Content starts

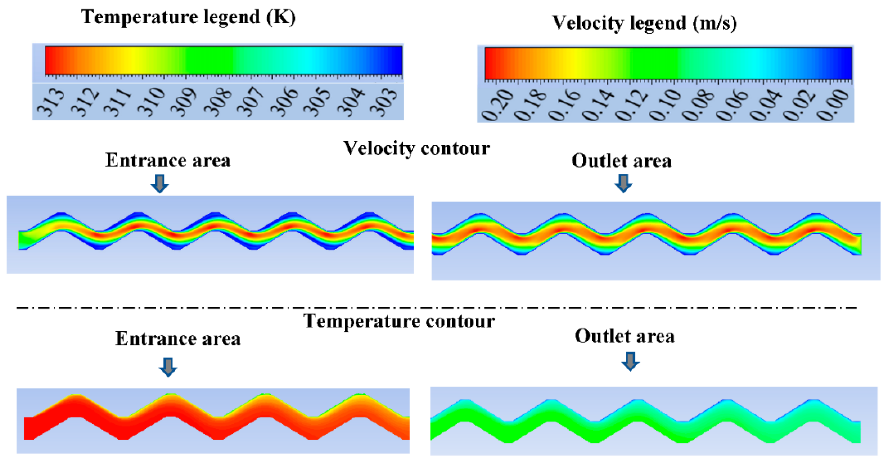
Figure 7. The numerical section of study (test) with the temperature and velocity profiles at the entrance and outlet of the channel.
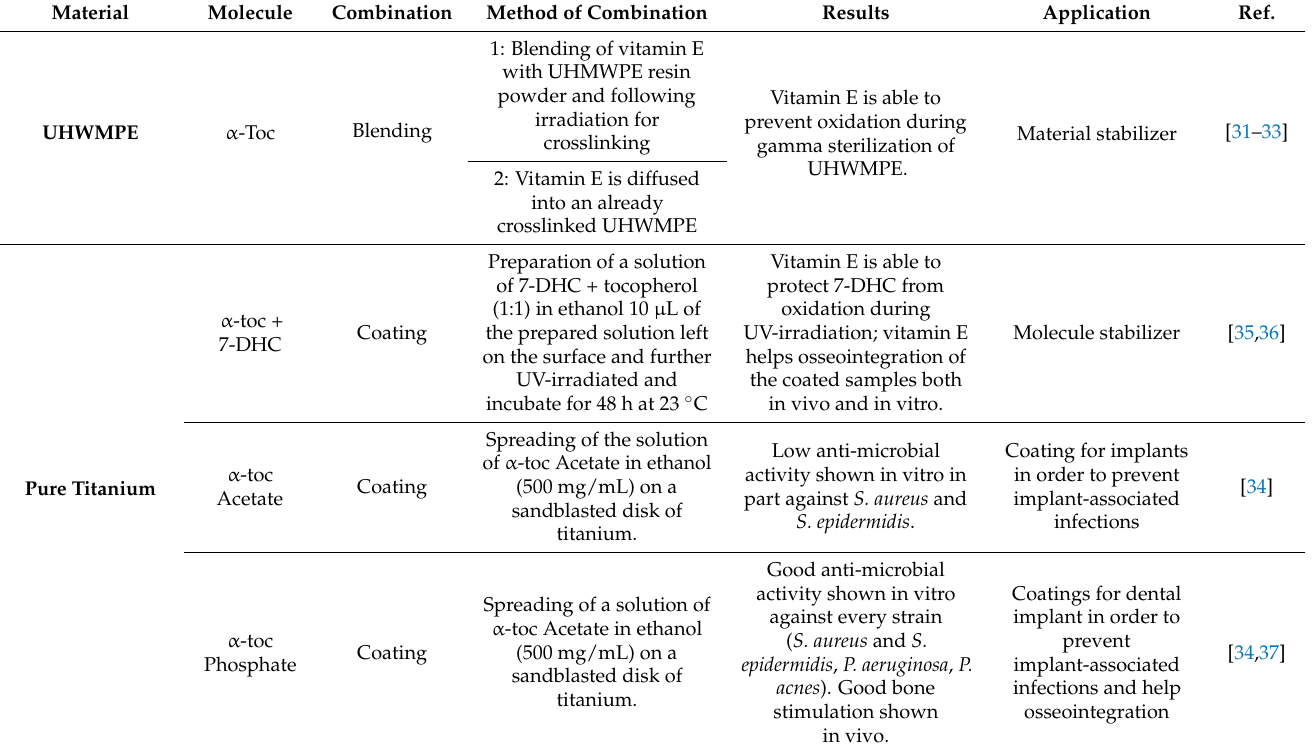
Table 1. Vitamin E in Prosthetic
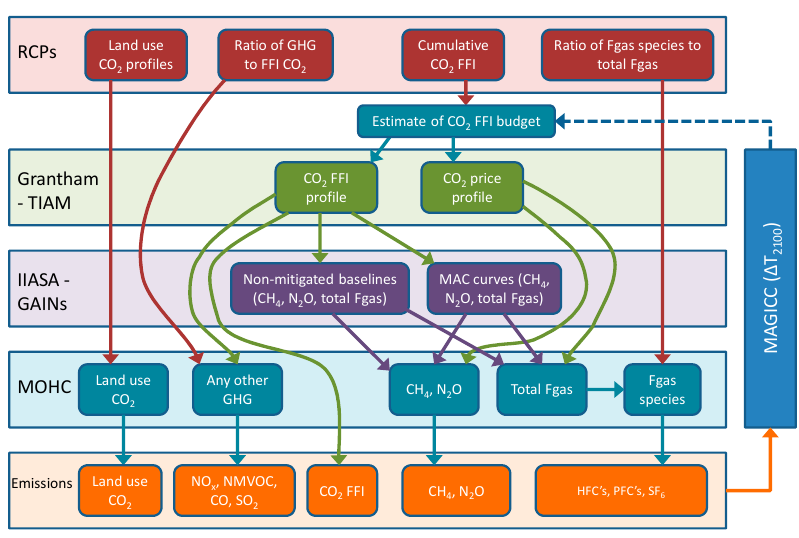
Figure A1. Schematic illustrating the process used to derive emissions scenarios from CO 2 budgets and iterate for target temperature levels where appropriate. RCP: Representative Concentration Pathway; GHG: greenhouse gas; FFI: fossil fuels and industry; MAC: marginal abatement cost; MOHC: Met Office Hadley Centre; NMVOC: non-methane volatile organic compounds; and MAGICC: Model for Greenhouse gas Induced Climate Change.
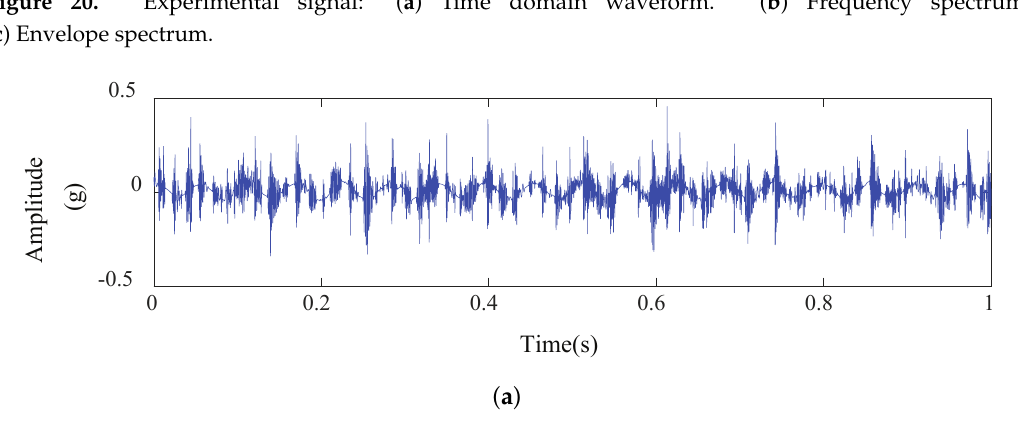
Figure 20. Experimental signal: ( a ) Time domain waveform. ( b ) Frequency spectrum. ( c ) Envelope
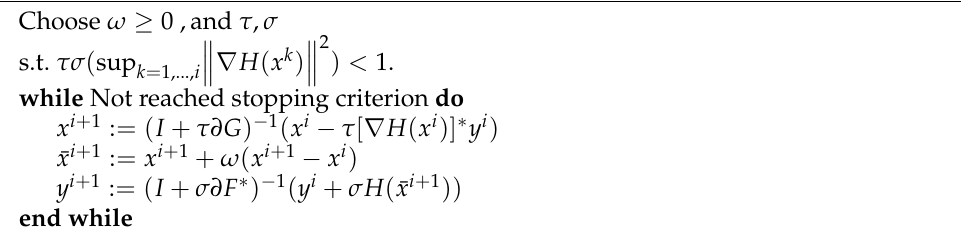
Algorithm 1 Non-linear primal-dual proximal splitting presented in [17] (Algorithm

Content ends

- Task details
Whenever a line in the data holds "Figure", copy that line.

- Exercise result
Figure 7. The numerical section of study (test) with the temperature and velocity profiles at the entrance and outlet of the channel.
Figure A1. Schematic illustrating the process used to derive emissions scenarios from CO 2 budgets and iterate for target temperature levels where appropriate. RCP: Representative Concentration Pathway; GHG: greenhouse gas; FFI: fossil fuels and industry; MAC: marginal abatement cost; MOHC: Met Office Hadley Centre; NMVOC: non-methane volatile organic compounds; and MAGICC: Model for Greenhouse gas Induced Climate Change.
Figure 20. Experimental signal: ( a ) Time domain waveform. ( b ) Frequency spectrum. ( c ) Envelope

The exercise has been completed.